Corruption-Robust Algorithms with Uncertainty Weighting for Nonlinear Contextual Bandits and Markov Decision Processes
Chenlu Ye, Wei Xiong, Quanquan Gu, Tong Zhang
TL;DR
This work advances corruption-robust reinforcement learning by extending uncertainty-weighted regression techniques from linear to nonlinear function approximation. It introduces CR-Eluder-UCB for nonlinear contextual bandits and CR-LSVI-UCB for episodic MDPs, both leveraging data-dependent weights to bound weighted uncertainty and maintain optimism in the presence of adversarial corruption. The authors establish additive regret in the corruption level $\zeta$, parameterized by eluder dimension and covering numbers of the function class, and they handle unknown $\zeta$ via adaptive tuning.
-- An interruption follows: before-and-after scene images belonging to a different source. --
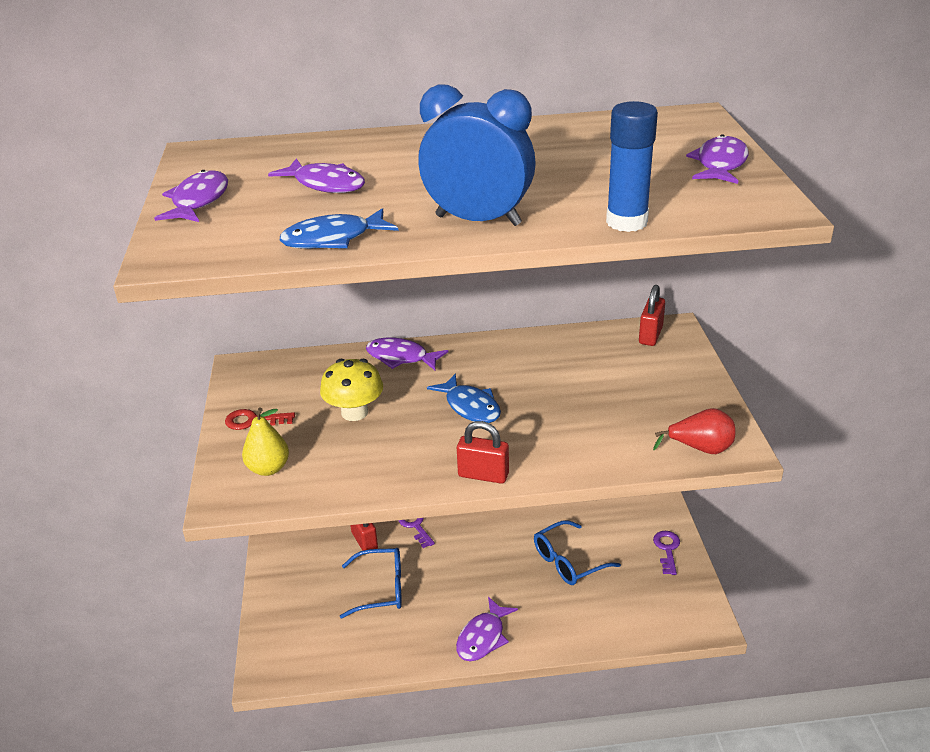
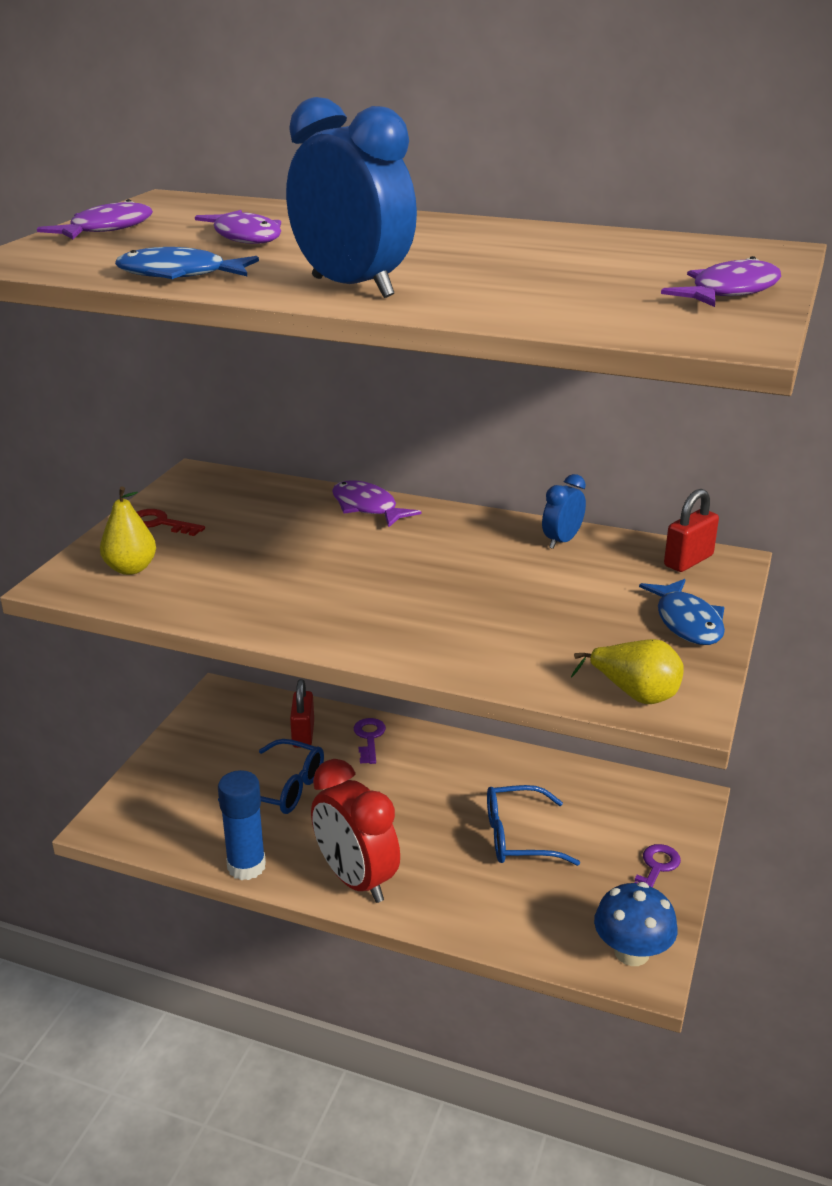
camera: 25 degrees right, 5 degrees down
yellow mushroom [320,359,383,421] -> none
blue fish [427,374,501,423] -> blue fish moved to [639,579,725,645]
purple fish [456,597,518,661] -> red clock [311,759,400,903]
red padlock [457,421,509,484] -> none
blue glue stick [606,101,658,232] -> blue glue stick moved to [218,770,266,880]
red pear [653,408,735,454] -> yellow pear [571,639,684,704]
none -> blue clock [542,474,586,549]
none -> blue mushroom [594,882,678,966]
A key contribution is a novel uncertainty estimator and a weight-control analysis that bounds the cumulative weighted uncertainty even for general function classes, enabling near-optimal or improved regret bounds across known and unknown corruption and in both bandit and MDP settings. The results provide a unified, computationally efficient framework for robust RL with general function approximation, with the potential to impact scalable, real-world systems facing adversarial perturbations.
Abstract
Despite the significant interest and progress in reinforcement learning (RL) problems with adversarial corruption, current works are either confined to the linear setting or lead to an undesired $\tilde{O}(\sqrt{T}ζ)$ regret bound, where $T$ is the number of rounds and $ζ$ is the total amount of corruption. In this paper, we consider the contextual bandit with general function approximation and propose a computationally efficient algorithm to achieve a regret of $\tilde{O}(\sqrt{T}+ζ)$. The proposed algorithm relies on the recently developed uncertainty-weighted least-squares regression from linear contextual bandit and a new weighted estimator of uncertainty for the general function class. In contrast to the existing analysis that heavily relies on the linear structure, we develop a novel technique to control the sum of weighted uncertainty, thus establishing the final regret bounds. We then generalize our algorithm to the episodic MDP setting and first achieve an additive dependence on the corruption level $ζ$ in the scenario of general function approximation. Notably, our algorithms achieve regret bounds either nearly match the performance lower bound or improve the existing methods for all the corruption levels and in both known and unknown $ζ$ cases.